Assuming the device has the capability to (primarily) run SLMs, then the overall operation becomes more efficient. With a lower inference cost, the lack of transmission to and from a centralised data centre reduces overall energy demand and latency.
Of course, this efficiency assumes devices are already in use. The environmental cost of manufacturing millions of edge devices capable of running AI models must be weighed against the operational savings from distributed computing. Today, anywhere between 2-4bn edge devices (mostly comprised of newer laptops, PCs, and smartphones) could probably run a 7bn parameter model.
SLMs operating on edge devices also broaden use cases and access to the technology. Where connectivity is critical, such as in remote areas, SLMs run without needing large packages to be sent across large distances. Where latency is intolerable, such as in real-time translation, an on-device SLM designed for that task can provide a better experience than even the best frontier model. Where both are crucial, such as in autonomous vehicles, SLMs are clearly the best option.
Necessary but not sufficient
SLMs are clearly an important player in the development of more efficient and sustainable AI systems. The initial era of impressive scale has paved the way for a more specialised approach and incredible sophistication is required to make it work.
Execution is important here. SLMs are necessarily limited, and there is likely to be a sweet spot that is highly task-dependent. Some workloads will operate effectively on a 5 billion parameter model, others will require more or can get away with less.
The question is not are SLMs better than LLMs, but rather how to find the minimum viable scale for any given task. In practice, SLMs are best used for known, repeated tasks where they can be tested, starting small and monitoring for errors, incrementing size until the error rate falls below an acceptable standard. These models can then be called on by an orchestrating agent that picks the right model for each specific request, rather than defaulting to the bigger model every time. In practice, this can shift 40-70% of calls to small models with no quality loss. SLMs still struggle with long context, novel reasoning, or messy conversation. Deployers of these systems will still need to have a large model on hand, and evaluate performance regularly.
Greater architectural sophistication will continue to deliver efficiency gains, even as the economic pressures of compute intensify. Already we have seen the cost per token plummet 91% since 2023. The landscape is shifting quickly and the reduction in energy demand per token, matched with greater capability, may simply drive further usage.

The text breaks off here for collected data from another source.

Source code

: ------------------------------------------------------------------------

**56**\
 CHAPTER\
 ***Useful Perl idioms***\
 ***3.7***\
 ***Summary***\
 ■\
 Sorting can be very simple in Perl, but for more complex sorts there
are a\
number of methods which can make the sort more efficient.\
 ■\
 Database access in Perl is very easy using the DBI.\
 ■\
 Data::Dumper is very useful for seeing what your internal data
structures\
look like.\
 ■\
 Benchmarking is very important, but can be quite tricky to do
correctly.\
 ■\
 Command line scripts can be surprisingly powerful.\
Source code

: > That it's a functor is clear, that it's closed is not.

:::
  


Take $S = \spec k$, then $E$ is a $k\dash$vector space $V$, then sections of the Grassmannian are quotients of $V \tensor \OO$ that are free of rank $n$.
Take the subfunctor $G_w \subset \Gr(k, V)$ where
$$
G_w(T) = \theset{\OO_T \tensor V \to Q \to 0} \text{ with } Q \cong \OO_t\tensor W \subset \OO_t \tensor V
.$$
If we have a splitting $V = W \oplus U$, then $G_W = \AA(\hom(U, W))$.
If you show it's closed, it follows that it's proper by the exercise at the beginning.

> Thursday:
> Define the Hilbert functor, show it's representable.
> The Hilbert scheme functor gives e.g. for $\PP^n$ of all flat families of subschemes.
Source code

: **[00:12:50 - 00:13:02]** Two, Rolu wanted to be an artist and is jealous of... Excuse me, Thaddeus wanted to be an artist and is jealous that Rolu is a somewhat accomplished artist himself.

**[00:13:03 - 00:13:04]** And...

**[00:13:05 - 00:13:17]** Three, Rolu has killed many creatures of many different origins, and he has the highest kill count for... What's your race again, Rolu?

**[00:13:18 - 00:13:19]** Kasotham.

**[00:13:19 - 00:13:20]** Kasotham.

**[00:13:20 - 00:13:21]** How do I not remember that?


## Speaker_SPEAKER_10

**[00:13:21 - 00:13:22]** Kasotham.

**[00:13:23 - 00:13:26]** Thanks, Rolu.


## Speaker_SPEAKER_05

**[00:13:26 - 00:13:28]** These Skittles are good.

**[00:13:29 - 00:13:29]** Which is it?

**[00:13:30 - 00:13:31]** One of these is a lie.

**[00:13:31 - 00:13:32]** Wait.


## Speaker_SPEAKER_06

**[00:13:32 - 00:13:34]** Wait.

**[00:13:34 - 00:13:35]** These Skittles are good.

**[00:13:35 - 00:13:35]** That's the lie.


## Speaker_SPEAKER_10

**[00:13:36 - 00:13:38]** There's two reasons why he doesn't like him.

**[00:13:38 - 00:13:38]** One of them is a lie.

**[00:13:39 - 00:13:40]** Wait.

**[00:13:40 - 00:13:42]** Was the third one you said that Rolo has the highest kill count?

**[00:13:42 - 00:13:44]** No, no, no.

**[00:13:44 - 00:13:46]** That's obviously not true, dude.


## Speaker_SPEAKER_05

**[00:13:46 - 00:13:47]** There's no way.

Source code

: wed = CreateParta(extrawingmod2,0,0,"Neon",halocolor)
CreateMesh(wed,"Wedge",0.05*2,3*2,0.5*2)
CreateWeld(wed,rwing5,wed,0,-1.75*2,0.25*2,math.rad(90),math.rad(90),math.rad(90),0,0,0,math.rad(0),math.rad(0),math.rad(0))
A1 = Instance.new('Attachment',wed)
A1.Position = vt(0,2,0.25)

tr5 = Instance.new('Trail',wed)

The sharp fall in cost per token shows how quickly the landscape can shift, but it is uncertain whether this will rein in resource use or drive a surge in new applications. It is also unclear whether language models will stay at the core of AI systems or whether emerging model types will redefine the paradigm entirely. What happens next is impossible to predict with confidence, but the pace of progress suggests that change is unlikely to slow, especially as AI usage skyrockets.